The North Carolina Department of Transportation has modified the Alternative 3 plan for the Interstate 26 connector. The new plan, if adopted, would demolish fewer homes — seven instead of 25 — in the predominantly African-American Burton Street neighborhood.
DOT also modified the Alternative 4b plan, developed by the Asheville Design Center to minimize the impact on the surrounding area and allow more downtown-style development, to take two homes in the Burton Street Area instead of six. The ADC’s original plans called for no homes to be eliminated in the Burton Street area, and the center’s president, Joe Minicozzi, has expressed his frustration with changes made by the department.
“We’re in the process of refining the designs, and we got far along enough to do this last week,” DOT Division Control Engineer Rick Tipton told Xpress. “This is a change we could make.”
Alternatives 3 and 4b have each attracted their defenders in the community. Asheville City Council has endorsed 4b, while the Asheville Area Chamber of Commerce and the Buncombe County Board of Commissioners endorsed Alternative 3. DOT is still studying and modifying all the alternatives, including two others that haven’t attracted the same levels of support in the community. Alternative 3 would take the most homes — 43 after the revisions — but its proponents have touted decreased driving times, lower estimated building costs and a reduced impact on the Montford neighborhood as its strong points.
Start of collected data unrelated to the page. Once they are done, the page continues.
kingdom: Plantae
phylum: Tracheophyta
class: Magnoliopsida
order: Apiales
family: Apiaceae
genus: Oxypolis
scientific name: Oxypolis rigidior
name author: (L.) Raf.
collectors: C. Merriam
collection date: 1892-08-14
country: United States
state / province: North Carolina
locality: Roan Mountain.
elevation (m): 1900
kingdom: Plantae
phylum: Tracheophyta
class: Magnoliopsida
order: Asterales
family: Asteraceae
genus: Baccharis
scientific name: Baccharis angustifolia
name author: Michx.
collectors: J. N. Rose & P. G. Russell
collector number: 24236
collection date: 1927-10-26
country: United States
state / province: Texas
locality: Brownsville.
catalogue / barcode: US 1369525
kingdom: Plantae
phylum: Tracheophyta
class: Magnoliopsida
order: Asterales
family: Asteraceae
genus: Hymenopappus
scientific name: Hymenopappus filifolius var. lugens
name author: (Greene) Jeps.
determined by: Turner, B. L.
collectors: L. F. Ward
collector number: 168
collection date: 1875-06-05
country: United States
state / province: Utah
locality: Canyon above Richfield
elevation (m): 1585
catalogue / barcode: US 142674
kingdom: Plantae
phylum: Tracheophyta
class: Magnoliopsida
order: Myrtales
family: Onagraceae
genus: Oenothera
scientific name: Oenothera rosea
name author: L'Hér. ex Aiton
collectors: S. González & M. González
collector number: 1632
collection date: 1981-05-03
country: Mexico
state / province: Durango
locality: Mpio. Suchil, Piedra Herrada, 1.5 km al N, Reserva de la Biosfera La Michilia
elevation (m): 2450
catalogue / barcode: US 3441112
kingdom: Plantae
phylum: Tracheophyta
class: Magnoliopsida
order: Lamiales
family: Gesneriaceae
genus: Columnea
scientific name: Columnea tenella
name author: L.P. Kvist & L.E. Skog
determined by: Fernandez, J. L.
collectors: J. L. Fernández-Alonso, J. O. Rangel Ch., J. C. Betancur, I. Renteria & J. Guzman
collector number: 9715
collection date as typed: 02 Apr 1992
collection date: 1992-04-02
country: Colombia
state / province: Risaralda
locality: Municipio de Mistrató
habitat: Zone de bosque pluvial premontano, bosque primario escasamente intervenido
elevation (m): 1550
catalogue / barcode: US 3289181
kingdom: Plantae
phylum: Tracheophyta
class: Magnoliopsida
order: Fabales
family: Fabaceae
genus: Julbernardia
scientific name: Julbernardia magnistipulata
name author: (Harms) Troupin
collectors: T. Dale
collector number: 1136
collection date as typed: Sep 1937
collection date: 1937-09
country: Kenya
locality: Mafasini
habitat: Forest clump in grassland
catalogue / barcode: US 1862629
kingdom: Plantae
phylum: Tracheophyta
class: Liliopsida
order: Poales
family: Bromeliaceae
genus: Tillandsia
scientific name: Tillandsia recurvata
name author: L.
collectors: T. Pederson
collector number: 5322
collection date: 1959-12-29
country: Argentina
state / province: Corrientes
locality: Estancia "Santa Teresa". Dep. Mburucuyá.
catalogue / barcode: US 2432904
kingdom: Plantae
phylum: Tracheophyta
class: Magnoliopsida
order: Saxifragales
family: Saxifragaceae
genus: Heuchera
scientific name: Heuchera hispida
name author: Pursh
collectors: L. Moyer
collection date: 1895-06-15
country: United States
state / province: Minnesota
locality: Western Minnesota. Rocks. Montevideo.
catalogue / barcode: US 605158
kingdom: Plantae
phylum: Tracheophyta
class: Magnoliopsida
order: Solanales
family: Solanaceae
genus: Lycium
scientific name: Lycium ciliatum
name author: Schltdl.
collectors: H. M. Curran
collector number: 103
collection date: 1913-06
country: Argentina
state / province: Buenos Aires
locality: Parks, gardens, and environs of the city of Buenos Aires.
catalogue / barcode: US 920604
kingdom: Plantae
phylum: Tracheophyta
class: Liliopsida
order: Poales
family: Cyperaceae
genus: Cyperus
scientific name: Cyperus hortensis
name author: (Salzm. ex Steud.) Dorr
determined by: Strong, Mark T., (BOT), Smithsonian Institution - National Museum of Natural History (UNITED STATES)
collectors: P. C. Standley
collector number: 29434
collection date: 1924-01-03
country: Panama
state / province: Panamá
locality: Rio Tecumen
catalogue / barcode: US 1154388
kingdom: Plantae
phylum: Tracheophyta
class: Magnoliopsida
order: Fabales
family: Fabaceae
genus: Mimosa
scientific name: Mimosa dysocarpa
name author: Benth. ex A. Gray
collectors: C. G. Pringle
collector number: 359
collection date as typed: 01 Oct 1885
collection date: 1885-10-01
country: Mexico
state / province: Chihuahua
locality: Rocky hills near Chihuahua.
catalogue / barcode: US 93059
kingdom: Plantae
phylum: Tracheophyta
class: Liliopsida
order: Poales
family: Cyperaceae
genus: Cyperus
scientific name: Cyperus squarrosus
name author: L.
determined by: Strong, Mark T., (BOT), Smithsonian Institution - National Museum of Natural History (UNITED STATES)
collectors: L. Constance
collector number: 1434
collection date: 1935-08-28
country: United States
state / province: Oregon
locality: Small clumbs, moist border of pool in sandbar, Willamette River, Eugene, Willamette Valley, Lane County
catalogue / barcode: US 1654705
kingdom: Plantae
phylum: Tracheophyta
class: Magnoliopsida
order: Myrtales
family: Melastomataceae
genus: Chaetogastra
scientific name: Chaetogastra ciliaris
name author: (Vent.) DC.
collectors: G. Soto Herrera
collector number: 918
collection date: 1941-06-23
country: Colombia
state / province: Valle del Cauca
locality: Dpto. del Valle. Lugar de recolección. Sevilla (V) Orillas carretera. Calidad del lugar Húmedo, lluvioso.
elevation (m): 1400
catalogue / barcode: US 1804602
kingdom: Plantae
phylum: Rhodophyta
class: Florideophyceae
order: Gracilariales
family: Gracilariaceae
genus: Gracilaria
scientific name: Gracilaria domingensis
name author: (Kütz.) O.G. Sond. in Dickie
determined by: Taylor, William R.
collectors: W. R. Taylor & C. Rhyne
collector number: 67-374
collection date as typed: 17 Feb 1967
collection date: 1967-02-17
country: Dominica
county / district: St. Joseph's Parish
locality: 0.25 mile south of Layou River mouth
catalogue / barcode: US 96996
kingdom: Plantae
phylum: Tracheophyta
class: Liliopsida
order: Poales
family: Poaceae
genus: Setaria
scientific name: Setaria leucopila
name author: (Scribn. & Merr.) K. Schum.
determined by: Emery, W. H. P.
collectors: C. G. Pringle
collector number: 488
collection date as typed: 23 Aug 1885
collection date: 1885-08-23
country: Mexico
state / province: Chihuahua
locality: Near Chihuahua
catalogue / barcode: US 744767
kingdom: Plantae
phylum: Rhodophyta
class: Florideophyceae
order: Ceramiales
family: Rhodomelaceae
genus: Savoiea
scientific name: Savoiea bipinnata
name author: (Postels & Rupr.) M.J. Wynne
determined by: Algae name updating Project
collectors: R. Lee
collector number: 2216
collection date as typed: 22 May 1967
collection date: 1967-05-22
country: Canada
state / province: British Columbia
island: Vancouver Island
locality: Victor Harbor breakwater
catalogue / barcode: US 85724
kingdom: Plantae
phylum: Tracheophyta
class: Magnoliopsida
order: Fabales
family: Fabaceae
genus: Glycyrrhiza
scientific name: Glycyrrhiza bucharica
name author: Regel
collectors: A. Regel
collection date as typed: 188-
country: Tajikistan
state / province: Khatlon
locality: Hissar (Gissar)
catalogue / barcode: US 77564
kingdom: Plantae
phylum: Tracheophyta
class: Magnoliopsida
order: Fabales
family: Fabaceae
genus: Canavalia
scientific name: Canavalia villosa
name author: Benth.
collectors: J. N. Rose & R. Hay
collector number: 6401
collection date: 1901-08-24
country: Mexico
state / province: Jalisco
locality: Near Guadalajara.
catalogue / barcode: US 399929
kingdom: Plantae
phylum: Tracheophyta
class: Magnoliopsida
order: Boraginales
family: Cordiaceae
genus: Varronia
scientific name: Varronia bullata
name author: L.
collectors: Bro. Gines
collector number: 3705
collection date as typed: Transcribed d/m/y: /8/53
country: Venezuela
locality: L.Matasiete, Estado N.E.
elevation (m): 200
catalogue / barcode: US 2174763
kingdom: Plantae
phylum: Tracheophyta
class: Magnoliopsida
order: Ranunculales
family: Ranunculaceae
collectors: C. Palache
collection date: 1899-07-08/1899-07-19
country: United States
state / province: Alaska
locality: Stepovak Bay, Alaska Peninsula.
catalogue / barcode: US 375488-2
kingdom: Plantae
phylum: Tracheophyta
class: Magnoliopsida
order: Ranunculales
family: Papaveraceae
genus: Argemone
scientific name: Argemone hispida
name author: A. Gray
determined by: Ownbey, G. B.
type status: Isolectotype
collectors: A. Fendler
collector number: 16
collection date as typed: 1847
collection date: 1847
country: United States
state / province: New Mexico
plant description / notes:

At a Jan. 28 debate on the issue, Chamber CEO Rick Lutovsky said that the chamber was communicating with DOT to reduce the chamber’s favored plan’s impact on the Burton Street area.
As devised by the department, both plans would still leave neighborhood residents facing a sound wall, Tipton confirmed.
A trailer park in the Emma area would also be uprooted under Alternative 3, and no changes have been made on that front yet.
“We’re still looking at all the alternatives to better refine them,” Tipton said. “The Buncombe County commissioners had let us know there was a lot of concern about the effect on this area [Burton Street].”